Hudson plays Helen, a hotshot go-getter at a Manhattan modeling agency. This, like Jennifer Garner’s job in “13 Going on 30,” exists in order to demonstrate that the glamorous life is not all it’s cracked up to be. In case you were wondering.

Helen’s sister and brother-in-law die suddenly in a car accident, leaving behind three children. The kids get along great with their aunt Helen, but everybody expects them to be put in the care of the other aunt, humorless Joan Cusack, who’s an experienced mom.

But the late sister had other ideas, and Helen finds herself playing mother to the kids. They are a 15-year-old girl (Hayden Panetiere), who immediately falls in with older boys, a morose 10-year-old boy (Spencer Breslin) and a 5-year-old girl (Abigail Breslin) who won’t tie her shoelaces.

The wacky high jinks alternate with the sobering life lessons, pretty much on a clockwork schedule. Helen can’t manage the career, so she moves the kids to Queens and lands a position at a used-car dealership.

This stew is stirred by director Garry Marshall (“Pretty Woman”), who retains the TV level of his early sitcom days. That means the film is limited, but it also means Marshall still knows how to uncork a joke, and there are some acceptable ones here.
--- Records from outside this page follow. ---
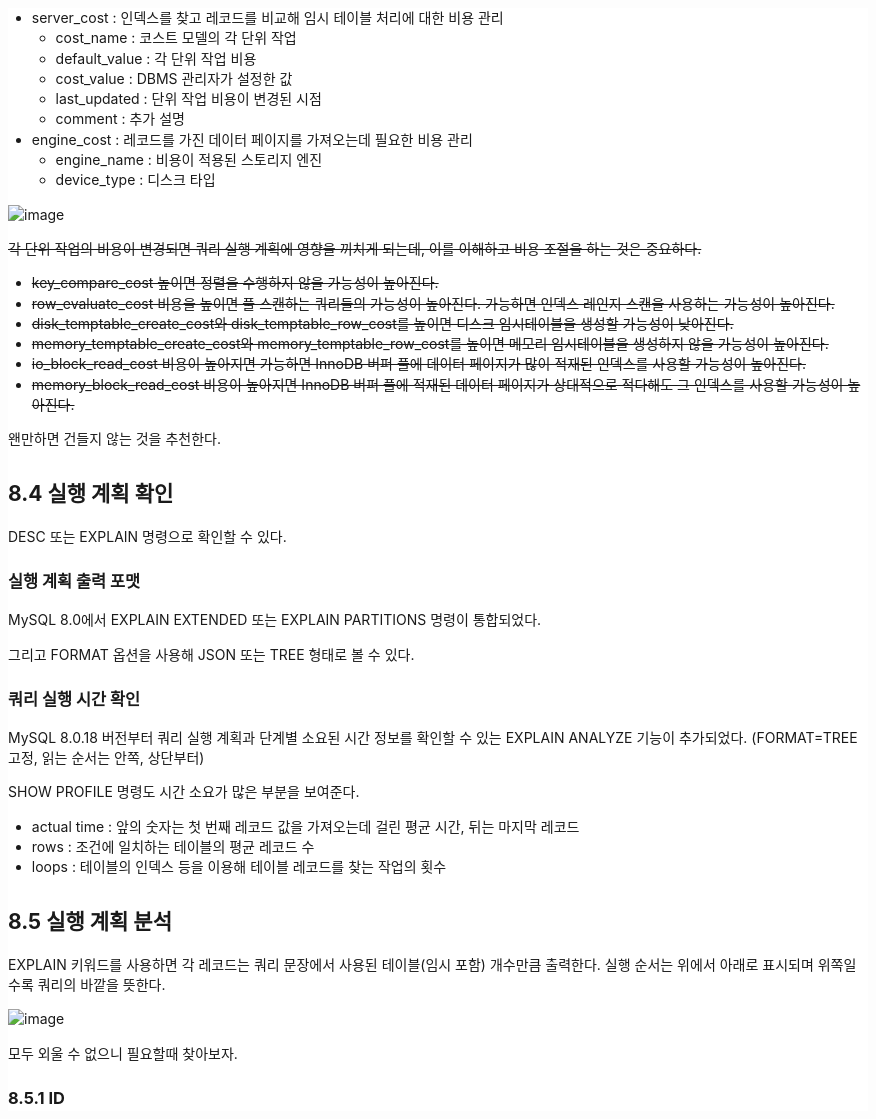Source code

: - server_cost : 인덱스를 찾고 레코드를 비교해 임시 테이블 처리에 대한 비용 관리
    - cost_name : 코스트 모델의 각 단위 작업
    - default_value : 각 단위 작업 비용
    - cost_value : DBMS 관리자가 설정한 값
    - last_updated : 단위 작업 비용이 변경된 시점
    - comment : 추가 설명
- engine_cost : 레코드를 가진 데이터 페이지를 가져오는데 필요한 비용 관리
    - engine_name : 비용이 적용된 스토리지 엔진
    - device_type : 디스크 타입

![image](https://github.com/Deep-Dive-Study/network-for-engineer/assets/85796588/ce5bbacd-46f3-4a1b-9cc6-6a30a51bf81e)

~~각 단위 작업의 비용이 변경되면 쿼리 실행 계획에 영향을 끼치게 되는데, 이를 이해하고 비용 조절을 하는 것은 중요하다.~~

- ~~key_compare_cost 높이면 정렬을 수행하지 않을 가능성이 높아진다.~~
- ~~row_evaluate_cost 비용을 높이면 풀 스캔하는 쿼리들의 가능성이 높아진다. 가능하면 인덱스 레인지 스캔을 사용하는 가능성이 높아진다.~~
- ~~disk_temptable_create_cost와 disk_temptable_row_cost를 높이면 디스크 임시테이블을 생성할 가능성이 낮아진다.~~
- ~~memory_temptable_create_cost와 memory_temptable_row_cost를 높이면 메모리 임시테이블을 생성하지 않을 가능성이 높아진다.~~
- ~~io_block_read_cost 비용이 높아지면 가능하면 InnoDB 버퍼 풀에 데이터 페이지가 많이 적재된 인덱스를 사용할 가능성이 높아진다.~~
- ~~memory_block_read_cost 비용이 높아지면 InnoDB 버퍼 풀에 적재된 데이터 페이지가 상대적으로 적다해도 그 인덱스를 사용할 가능성이 높아진다.~~

왠만하면 건들지 않는 것을 추천한다.

## 8.4 실행 계획 확인

DESC 또는 EXPLAIN 명령으로 확인할 수 있다.

### 실행 계획 출력 포맷

MySQL 8.0에서 EXPLAIN EXTENDED 또는 EXPLAIN PARTITIONS 명령이 통합되었다.

그리고 FORMAT 옵션을 사용해 JSON 또는 TREE 형태로 볼 수 있다.

### 쿼리 실행 시간 확인

MySQL 8.0.18 버전부터 쿼리 실행 계획과 단계별 소요된 시간 정보를 확인할 수 있는 EXPLAIN ANALYZE 기능이 추가되었다. (FORMAT=TREE 고정, 읽는 순서는 안쪽, 상단부터)

SHOW PROFILE 명령도 시간 소요가 많은 부분을 보여준다.

- actual time : 앞의 숫자는 첫 번째 레코드 값을 가져오는데 걸린 평균 시간, 뒤는 마지막 레코드
- rows : 조건에 일치하는 테이블의 평균 레코드 수
- loops : 테이블의 인덱스 등을 이용해 테이블 레코드를 찾는 작업의 횟수

## 8.5 실행 계획 분석

EXPLAIN 키워드를 사용하면 각 레코드는 쿼리 문장에서 사용된 테이블(임시 포함) 개수만큼 출력한다. 실행 순서는 위에서 아래로 표시되며 위쪽일수록 쿼리의 바깥을 뜻한다.

![image](https://github.com/Deep-Dive-Study/network-for-engineer/assets/85796588/da35ec8c-a85a-446c-9bec-cf5b99141557)

모두 외울 수 없으니 필요할때 찾아보자.

### 8.5.1 ID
Marshall has long been drawn to the touchy-feely side of comedy, too, and there’s room for that as well. Hudson and the indomitable Joan Cusack butt heads over their radically different ideas on parenting.

Poor Cusack is cast as the frump here (she’s even got “the mom haircut”), but Marshall is smart enough to know you have to give Joan Cusack at least one over-the-top meltdown scene. She nails it, of course.

Also showing a deft comic touch is John Corbett, as a Lutheran minister attracted to Helen. Corbett, late of “Sex and the City,” is so laid back you almost don’t notice the jokes landing.

Kate Hudson has a capable way of keeping it real. The same can’t be said for “Raising Helen,” which takes the rough edges off reality. It does so expertly and sometimes charmingly, but it doesn’t leave much behind.

John Corbett and Kate Hudson star in “Raising Helen.”

“Raising Helen” HH

Fine, for a sitcom: Glamorous go-getter Kate Hudson inherits custody of her late sister’s three children. This situation is expertly done in some ways, but it reduces everything to a sitcom level, thanks to director Garry Marshall. Joan Cusack and John Corbett co-star.

Rated: G

Now showing: tk

“Raising Helen” HH

Fine, for a sitcom: Glamorous go-getter Kate Hudson inherits custody of her late sister’s three children. This situation is expertly done in some ways, but it reduces everything to a sitcom level, thanks to director Garry Marshall.Joan Cusack and John Corbett co-star.

Rated: G

Now showing: Everett 9, Galaxy, Grand, Marysville, Mountlake, Stanwood, Metro, Oak Tree, Pacific Place, Woodinville, Blue Fox Drive-In, Cascade.